# SUPPLIED MATERIAL:
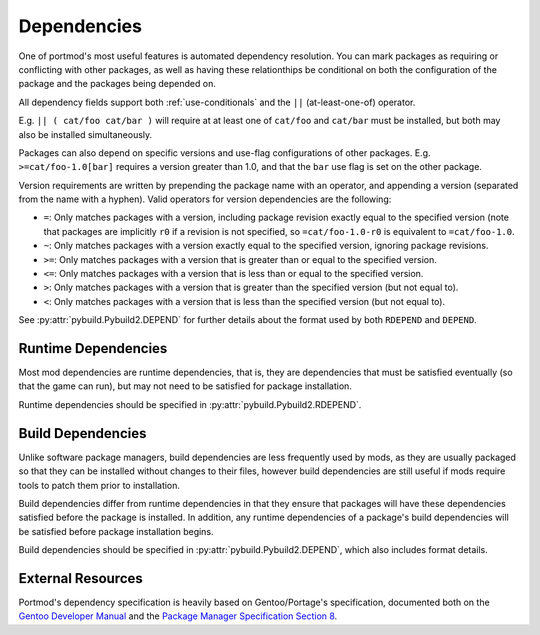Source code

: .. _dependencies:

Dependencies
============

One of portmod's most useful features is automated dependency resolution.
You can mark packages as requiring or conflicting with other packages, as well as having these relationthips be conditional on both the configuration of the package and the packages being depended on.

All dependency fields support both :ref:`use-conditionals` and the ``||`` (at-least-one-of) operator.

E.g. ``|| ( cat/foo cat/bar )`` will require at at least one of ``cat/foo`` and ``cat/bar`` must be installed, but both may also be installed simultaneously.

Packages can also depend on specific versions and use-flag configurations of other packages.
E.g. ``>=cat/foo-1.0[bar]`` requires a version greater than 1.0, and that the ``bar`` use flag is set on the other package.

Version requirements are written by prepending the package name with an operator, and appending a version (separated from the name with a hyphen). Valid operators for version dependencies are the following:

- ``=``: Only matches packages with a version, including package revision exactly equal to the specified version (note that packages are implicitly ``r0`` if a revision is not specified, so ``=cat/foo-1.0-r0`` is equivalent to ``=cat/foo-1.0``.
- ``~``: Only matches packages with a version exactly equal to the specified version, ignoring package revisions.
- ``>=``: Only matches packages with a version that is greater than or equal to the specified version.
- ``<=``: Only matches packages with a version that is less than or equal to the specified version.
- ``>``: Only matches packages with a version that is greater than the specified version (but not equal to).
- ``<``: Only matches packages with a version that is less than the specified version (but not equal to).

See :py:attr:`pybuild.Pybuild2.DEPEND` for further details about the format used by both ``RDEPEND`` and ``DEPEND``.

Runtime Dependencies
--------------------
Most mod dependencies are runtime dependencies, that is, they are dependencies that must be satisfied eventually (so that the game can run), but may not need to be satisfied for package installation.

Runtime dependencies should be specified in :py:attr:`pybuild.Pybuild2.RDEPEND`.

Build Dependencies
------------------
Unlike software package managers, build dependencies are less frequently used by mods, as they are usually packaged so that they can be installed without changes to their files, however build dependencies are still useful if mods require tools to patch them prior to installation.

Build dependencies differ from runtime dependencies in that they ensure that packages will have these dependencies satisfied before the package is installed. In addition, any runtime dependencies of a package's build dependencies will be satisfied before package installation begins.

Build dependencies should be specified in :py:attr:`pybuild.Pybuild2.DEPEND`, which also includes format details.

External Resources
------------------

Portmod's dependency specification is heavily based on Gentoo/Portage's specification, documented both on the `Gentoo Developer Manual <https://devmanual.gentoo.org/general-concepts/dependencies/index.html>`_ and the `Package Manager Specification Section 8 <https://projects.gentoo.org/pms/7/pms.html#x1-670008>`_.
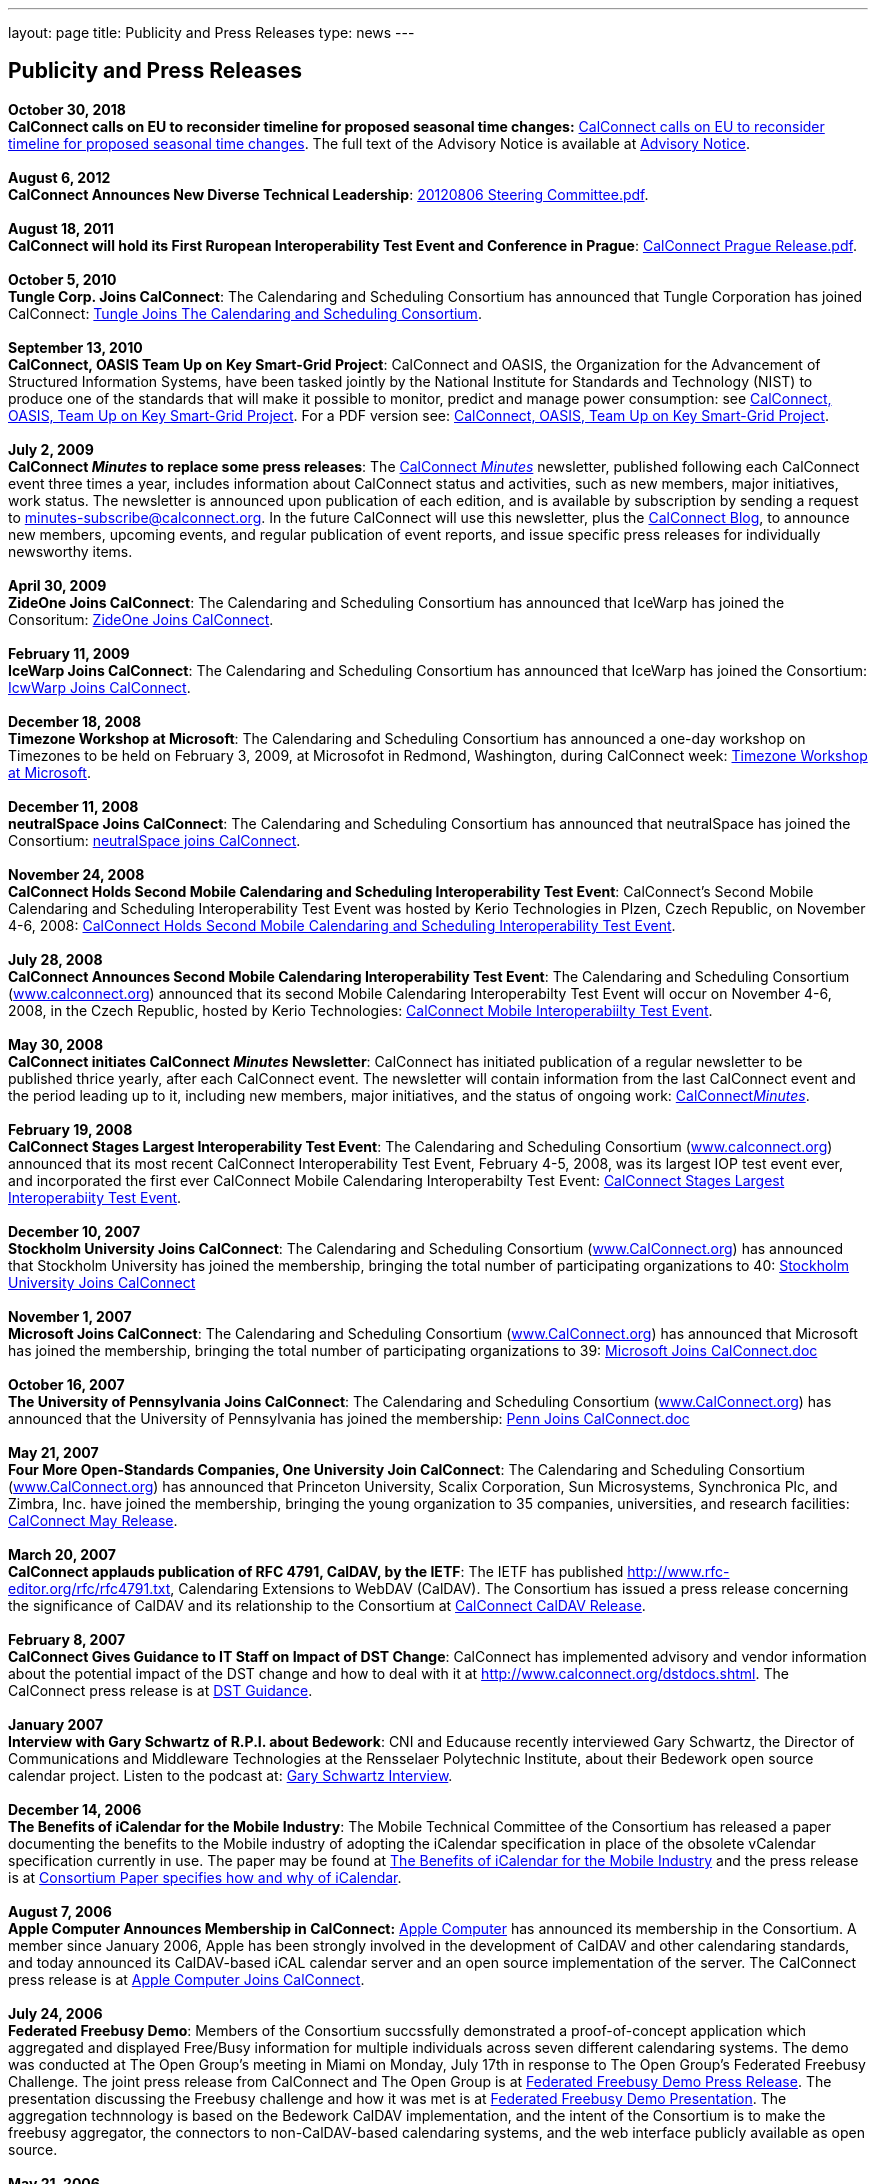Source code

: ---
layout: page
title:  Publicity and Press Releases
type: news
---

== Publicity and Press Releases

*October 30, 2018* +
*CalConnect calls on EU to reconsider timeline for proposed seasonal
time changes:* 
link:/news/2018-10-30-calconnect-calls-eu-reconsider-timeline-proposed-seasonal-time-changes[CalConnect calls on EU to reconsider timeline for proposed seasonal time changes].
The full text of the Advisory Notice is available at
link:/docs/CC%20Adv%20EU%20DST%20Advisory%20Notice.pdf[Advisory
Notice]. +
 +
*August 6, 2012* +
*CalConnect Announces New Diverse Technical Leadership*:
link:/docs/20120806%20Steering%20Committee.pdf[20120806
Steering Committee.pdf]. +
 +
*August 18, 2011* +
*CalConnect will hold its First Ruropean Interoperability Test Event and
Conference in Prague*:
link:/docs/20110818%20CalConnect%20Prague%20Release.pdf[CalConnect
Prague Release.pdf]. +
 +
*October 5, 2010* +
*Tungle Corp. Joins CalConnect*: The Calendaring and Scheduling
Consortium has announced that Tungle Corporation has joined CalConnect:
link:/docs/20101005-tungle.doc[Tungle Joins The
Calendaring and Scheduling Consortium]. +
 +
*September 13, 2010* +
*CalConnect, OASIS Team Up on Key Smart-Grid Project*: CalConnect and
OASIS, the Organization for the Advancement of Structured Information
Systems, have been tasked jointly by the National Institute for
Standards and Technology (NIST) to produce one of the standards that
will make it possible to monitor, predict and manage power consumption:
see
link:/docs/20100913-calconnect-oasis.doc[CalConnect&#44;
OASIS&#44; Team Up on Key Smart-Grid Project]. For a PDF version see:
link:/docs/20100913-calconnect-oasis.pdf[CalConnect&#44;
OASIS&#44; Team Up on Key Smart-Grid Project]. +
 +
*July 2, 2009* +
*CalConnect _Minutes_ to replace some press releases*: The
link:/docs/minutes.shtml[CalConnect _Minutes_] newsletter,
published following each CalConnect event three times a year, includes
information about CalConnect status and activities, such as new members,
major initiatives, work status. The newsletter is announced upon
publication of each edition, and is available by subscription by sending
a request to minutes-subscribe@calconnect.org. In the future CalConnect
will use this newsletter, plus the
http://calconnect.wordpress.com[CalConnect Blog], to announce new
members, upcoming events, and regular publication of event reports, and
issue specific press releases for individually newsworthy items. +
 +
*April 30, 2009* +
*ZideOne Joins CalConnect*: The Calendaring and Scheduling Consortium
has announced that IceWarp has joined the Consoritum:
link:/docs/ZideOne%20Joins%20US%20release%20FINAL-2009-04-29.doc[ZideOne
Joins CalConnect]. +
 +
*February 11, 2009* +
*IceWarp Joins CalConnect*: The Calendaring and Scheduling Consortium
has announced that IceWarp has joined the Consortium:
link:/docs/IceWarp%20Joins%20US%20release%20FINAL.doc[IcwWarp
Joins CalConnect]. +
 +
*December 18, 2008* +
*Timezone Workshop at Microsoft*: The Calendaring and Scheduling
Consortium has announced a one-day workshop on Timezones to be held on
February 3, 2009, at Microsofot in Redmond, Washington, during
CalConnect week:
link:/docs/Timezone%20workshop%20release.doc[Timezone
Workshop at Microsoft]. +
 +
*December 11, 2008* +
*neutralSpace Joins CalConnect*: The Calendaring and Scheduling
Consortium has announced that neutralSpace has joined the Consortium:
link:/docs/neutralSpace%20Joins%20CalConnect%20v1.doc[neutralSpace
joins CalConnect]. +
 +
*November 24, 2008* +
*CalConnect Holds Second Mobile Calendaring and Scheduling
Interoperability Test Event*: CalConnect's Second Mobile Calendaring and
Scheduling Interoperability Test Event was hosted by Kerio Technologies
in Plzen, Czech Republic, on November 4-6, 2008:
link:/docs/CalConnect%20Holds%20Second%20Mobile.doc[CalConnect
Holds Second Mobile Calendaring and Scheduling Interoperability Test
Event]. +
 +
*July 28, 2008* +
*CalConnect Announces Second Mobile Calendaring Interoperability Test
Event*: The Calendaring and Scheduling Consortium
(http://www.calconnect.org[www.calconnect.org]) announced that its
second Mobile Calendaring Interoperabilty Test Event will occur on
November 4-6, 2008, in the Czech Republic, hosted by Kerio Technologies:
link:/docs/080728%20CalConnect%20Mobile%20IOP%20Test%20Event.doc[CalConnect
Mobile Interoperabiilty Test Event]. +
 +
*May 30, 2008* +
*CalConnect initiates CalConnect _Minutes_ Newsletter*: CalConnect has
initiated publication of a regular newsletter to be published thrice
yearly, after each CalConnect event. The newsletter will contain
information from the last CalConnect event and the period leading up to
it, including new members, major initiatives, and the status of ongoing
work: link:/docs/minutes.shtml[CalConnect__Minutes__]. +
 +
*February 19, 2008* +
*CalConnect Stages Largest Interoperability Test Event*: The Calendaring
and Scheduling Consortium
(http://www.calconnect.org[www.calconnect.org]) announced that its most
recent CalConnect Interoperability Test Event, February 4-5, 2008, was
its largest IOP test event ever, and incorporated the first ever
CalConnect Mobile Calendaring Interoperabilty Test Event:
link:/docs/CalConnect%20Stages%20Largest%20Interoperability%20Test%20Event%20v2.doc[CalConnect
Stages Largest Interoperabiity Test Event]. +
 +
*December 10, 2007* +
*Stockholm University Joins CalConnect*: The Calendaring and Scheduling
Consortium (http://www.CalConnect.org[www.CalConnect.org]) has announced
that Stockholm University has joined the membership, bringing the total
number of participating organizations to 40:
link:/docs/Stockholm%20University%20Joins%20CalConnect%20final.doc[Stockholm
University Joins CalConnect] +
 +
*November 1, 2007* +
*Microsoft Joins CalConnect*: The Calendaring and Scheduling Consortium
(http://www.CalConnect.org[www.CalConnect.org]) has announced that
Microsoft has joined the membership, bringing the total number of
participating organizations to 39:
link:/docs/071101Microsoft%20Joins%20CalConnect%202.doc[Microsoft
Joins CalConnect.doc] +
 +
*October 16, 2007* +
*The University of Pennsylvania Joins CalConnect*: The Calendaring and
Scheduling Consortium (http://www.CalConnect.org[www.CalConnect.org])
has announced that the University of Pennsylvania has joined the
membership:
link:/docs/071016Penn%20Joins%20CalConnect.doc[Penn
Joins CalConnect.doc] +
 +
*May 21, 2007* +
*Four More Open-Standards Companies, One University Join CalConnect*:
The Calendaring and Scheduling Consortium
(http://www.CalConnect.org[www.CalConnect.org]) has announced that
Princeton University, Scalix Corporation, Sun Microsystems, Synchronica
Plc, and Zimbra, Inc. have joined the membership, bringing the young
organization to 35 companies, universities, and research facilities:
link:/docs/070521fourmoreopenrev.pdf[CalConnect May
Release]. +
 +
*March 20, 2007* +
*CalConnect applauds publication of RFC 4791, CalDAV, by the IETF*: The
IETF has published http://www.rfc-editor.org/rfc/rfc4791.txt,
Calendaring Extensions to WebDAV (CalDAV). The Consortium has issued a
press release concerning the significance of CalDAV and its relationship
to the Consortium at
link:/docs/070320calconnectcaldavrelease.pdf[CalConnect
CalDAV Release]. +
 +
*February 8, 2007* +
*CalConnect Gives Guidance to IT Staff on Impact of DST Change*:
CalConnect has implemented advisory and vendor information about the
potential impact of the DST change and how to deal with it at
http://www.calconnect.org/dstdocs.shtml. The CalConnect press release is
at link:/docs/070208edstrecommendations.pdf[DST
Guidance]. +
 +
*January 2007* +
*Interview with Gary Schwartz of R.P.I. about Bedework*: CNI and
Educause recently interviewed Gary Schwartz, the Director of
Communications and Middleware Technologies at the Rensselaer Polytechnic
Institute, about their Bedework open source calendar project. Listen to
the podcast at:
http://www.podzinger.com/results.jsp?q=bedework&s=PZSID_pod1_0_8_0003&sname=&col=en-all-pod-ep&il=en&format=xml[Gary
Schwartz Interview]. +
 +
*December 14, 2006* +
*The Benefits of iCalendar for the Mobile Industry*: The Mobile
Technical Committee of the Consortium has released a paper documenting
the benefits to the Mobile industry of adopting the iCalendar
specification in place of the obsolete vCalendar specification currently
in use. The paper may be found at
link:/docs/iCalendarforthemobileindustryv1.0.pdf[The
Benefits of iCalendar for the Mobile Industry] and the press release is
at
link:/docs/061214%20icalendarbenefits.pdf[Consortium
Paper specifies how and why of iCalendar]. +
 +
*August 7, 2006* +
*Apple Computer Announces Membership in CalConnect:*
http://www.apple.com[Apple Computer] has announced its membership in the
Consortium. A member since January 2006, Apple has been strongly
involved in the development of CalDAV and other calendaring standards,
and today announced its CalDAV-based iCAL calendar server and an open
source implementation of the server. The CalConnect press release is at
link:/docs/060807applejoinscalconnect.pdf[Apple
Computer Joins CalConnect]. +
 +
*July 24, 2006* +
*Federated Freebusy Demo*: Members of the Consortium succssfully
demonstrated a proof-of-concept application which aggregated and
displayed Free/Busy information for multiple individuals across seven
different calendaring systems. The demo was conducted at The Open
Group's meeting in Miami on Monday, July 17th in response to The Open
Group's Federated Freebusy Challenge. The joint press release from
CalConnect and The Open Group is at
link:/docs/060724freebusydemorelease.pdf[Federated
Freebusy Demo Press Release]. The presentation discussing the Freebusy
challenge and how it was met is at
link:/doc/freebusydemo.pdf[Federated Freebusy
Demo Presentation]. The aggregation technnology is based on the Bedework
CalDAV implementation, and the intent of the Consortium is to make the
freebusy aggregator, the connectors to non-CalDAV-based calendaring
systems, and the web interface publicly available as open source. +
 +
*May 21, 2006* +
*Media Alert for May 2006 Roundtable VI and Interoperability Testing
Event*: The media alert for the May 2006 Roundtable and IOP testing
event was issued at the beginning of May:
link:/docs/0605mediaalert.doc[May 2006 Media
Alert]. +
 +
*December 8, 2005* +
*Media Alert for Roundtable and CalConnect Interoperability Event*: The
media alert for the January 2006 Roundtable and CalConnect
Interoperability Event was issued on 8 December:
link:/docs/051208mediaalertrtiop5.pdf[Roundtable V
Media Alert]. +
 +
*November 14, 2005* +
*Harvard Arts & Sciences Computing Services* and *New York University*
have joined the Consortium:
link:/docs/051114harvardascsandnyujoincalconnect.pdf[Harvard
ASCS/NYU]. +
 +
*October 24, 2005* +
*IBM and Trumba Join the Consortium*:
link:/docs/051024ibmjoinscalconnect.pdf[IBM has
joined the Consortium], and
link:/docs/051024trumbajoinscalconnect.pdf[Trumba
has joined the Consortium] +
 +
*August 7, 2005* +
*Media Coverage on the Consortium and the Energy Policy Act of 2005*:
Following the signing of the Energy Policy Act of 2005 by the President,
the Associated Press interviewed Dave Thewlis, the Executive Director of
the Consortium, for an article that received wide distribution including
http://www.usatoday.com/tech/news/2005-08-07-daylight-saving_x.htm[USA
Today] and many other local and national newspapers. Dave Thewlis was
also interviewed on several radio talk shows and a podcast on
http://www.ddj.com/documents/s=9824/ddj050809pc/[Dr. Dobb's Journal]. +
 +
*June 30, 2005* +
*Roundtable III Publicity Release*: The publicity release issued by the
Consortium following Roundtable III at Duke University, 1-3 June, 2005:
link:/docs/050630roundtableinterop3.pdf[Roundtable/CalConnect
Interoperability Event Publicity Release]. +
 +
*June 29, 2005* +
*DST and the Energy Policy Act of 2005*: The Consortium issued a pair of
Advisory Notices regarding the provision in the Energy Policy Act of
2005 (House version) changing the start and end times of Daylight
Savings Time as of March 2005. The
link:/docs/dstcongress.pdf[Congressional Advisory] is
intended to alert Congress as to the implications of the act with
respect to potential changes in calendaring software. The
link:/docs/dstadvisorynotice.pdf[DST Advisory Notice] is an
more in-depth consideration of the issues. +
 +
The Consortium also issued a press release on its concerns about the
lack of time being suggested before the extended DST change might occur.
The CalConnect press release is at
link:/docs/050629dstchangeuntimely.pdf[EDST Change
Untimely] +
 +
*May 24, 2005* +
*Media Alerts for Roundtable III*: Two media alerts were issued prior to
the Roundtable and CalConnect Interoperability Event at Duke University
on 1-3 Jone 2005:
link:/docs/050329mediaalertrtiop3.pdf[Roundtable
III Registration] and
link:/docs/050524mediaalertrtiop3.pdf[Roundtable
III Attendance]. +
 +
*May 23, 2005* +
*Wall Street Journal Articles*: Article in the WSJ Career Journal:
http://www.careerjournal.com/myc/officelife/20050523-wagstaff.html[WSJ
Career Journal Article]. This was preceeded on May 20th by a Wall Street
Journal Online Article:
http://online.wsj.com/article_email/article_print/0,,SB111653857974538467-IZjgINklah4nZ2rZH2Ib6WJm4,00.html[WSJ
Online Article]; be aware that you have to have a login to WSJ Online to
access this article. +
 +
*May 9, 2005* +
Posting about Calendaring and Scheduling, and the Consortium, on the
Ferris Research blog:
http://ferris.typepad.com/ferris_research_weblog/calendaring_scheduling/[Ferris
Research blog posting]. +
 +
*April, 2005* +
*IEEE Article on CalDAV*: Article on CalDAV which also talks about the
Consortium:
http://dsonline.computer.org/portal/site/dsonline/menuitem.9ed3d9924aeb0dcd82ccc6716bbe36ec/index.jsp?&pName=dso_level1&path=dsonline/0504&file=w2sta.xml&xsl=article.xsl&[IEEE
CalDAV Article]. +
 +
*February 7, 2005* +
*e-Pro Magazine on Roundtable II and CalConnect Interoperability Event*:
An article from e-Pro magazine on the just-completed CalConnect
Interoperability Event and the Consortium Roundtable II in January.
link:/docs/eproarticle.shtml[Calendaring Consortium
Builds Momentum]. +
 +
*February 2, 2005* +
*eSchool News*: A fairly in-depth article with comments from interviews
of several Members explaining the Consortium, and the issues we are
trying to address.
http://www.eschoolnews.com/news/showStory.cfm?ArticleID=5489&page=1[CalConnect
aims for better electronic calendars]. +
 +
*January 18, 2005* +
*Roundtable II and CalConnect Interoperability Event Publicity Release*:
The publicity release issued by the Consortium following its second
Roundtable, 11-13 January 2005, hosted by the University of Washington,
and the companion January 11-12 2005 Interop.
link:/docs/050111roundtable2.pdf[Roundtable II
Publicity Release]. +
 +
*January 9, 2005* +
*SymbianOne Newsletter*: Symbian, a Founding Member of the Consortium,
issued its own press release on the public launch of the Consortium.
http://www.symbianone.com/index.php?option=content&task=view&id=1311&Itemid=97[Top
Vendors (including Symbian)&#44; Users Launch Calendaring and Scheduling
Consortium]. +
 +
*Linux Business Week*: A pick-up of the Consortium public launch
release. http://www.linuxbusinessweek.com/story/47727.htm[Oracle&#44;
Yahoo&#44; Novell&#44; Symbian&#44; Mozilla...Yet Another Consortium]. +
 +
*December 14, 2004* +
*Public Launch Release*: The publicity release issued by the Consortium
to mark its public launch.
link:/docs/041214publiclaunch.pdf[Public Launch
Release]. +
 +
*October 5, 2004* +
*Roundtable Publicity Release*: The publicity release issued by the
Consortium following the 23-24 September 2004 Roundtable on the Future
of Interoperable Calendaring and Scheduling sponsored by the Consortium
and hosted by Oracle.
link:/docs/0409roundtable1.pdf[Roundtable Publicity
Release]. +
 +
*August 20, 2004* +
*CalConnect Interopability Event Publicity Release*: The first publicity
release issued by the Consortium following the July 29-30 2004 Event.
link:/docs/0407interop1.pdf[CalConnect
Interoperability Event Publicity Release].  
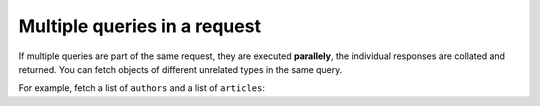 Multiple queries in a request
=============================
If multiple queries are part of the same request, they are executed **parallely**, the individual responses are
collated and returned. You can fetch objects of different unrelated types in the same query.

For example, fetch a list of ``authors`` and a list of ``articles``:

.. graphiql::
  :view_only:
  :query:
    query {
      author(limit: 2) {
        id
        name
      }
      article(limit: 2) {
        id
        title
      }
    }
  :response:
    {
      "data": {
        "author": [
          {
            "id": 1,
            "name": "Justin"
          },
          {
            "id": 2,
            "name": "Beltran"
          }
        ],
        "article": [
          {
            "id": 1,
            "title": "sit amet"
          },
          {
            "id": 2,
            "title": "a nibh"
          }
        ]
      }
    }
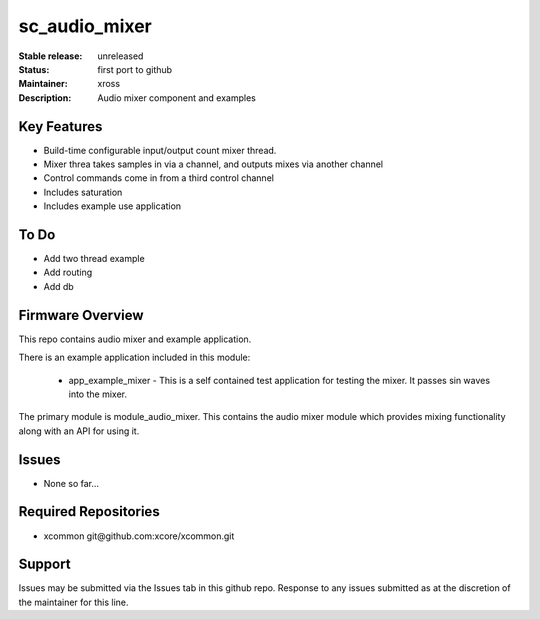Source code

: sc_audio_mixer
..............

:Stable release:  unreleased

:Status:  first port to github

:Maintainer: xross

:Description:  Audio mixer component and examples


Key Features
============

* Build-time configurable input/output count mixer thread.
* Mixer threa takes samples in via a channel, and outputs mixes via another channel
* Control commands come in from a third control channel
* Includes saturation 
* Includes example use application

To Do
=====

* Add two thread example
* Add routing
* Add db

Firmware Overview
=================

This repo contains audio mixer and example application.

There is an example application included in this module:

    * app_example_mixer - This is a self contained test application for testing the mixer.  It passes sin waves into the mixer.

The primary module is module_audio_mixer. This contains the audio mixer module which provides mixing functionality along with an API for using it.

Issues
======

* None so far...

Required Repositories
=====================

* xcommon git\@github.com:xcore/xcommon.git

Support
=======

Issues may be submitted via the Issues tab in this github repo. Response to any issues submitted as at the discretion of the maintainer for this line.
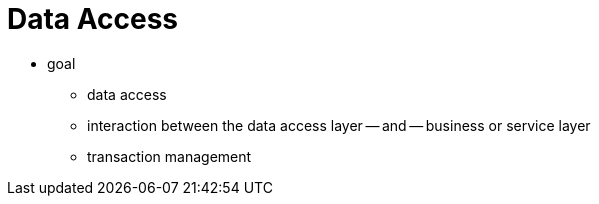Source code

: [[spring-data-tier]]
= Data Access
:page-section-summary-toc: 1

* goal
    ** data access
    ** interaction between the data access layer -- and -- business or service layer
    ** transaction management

# PROBLEM STATEMENT:
Copy the final stretch of lines, starting at the one that holds "into the mixer." and ending at the last line of the data, exactly; omit pictures.

# SOLUTION TO THIS PROBLEM:
    * app_example_mixer - This is a self contained test application for testing the mixer.  It passes sin waves into the mixer.

The primary module is module_audio_mixer. This contains the audio mixer module which provides mixing functionality along with an API for using it.

Issues
======

* None so far...

Required Repositories
=====================

* xcommon git\@github.com:xcore/xcommon.git

Support
=======

Issues may be submitted via the Issues tab in this github repo. Response to any issues submitted as at the discretion of the maintainer for this line.
Source code

: [[spring-data-tier]]
= Data Access
:page-section-summary-toc: 1

* goal
    ** data access
    ** interaction between the data access layer -- and -- business or service layer
    ** transaction management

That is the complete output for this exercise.